2. Similarly, for the variables jbsoc00, jbsoc10, and jbsoc20, we observed significant differences in the rates of missing responses across waves. For example, the missing rate of jbsoc20 in Wave 14 is about 27%, the missing rate of jbsoc10 in Wave 14 is about 6%, and the missing rate of jbsoc00 in Wave 14 is about 1%.

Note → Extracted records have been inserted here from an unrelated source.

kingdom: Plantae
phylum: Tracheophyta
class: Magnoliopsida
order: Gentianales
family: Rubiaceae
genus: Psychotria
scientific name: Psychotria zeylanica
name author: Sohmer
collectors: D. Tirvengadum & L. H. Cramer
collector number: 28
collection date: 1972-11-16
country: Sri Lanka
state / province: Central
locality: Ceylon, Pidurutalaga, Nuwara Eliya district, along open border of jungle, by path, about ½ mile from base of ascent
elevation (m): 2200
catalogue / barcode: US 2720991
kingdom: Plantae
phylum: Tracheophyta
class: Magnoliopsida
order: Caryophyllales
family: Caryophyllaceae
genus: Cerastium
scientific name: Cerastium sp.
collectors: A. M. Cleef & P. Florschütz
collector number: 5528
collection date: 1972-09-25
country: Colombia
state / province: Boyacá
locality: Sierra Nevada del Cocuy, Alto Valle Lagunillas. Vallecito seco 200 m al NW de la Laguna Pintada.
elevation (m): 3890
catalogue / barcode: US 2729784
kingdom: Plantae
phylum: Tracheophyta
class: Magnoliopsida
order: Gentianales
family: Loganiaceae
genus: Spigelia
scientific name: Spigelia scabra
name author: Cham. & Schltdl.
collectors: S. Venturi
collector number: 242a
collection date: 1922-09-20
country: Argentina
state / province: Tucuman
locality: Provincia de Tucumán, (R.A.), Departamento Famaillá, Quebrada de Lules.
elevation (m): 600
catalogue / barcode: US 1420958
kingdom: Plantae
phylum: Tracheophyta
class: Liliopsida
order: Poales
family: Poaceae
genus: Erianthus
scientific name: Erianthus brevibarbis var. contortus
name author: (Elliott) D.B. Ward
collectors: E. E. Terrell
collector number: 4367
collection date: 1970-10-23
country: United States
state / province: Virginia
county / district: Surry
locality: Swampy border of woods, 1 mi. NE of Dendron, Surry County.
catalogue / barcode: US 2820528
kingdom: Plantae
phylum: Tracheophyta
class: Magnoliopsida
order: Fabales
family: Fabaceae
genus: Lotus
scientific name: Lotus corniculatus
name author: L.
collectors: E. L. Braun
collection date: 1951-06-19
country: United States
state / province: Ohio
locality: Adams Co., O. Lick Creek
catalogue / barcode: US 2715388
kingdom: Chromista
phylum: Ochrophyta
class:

We have reviewed the "Main Survey User Guide" but could not find specific explanations for these discrepancies. We would appreciate it if you could clarify the reasons for these differences. Thank you for your time and assistance.
Best regards,
Evan Zhang
Files
Updated by Understanding Society User Support Team 2 days ago
- File clipboard-202506181601-dnhew.png clipboard-202506181601-dnhew.png added
- Category set to Data documentation
- Status changed from New to Feedback
- % Done changed from 0 to 50
- Private changed from Yes to No
Hello Evan
In Waves 1 and 2, the self-completion questionnaire, including the GHQ questions, was administered on paper. We’ve observed a relatively high level of missing responses for certain GHQ items in these early waves. However, the proportion of missing data decreases steadily in later waves, as shown in the table below:
Variable: scghq2_dv
To identify valid responses, it’s important to review the Question Universe, which specifies eligibility for each question. In this case, scghq2_dv is a derived variable created using the following items:
scghqa to scghql.
You can find information on the universe for each question using the Mainstage Variable Search. For example, here is the link for scghqa, and if you scroll the page, under “Question asked in the latest wave,” you will see the universe specification:
https://www.understandingsociety.ac.uk/documentation/mainstage/variables/scghqa/
If you're interested in the syntax used to construct the scghq2_dv variable, it’s available here:
https://www.understandingsociety.ac.uk/wp-content/uploads/documentation/main-survey/syntax/stata/ghq_dv.do
Regarding occupation variables like jbsocXX, these are provided by the fieldwork agency and are already coded. At the moment, there is no official process for mapping SOC00 codes to SOC10 or SOC20, but it is something that could be explored further. If you'd like to carry out the conversion yourself, you can use the coding index provided by the ONS here: https://www.ons.gov.uk/methodology/classificationsandstandards/standardoccupationalclassificationsoc/soc2020/soc2020volume2codingrulesandconventions
Lastly, if you're interested in survey response rates, further details can be found in the following resources:
• Main survey user guide: https://www.understandingsociety.ac.uk/documentation/mainstage/user-guides/main-survey-user-guide/response-rates/
• Response tables: https://understandingsociety.ac.uk/wp-content/uploads/documentation/user-guides/6614_main_survey_user_guide_response_tables.pdf
I hope this information is helpful.
Best wishes,
Roberto Cavazos
Understanding Society User Support Team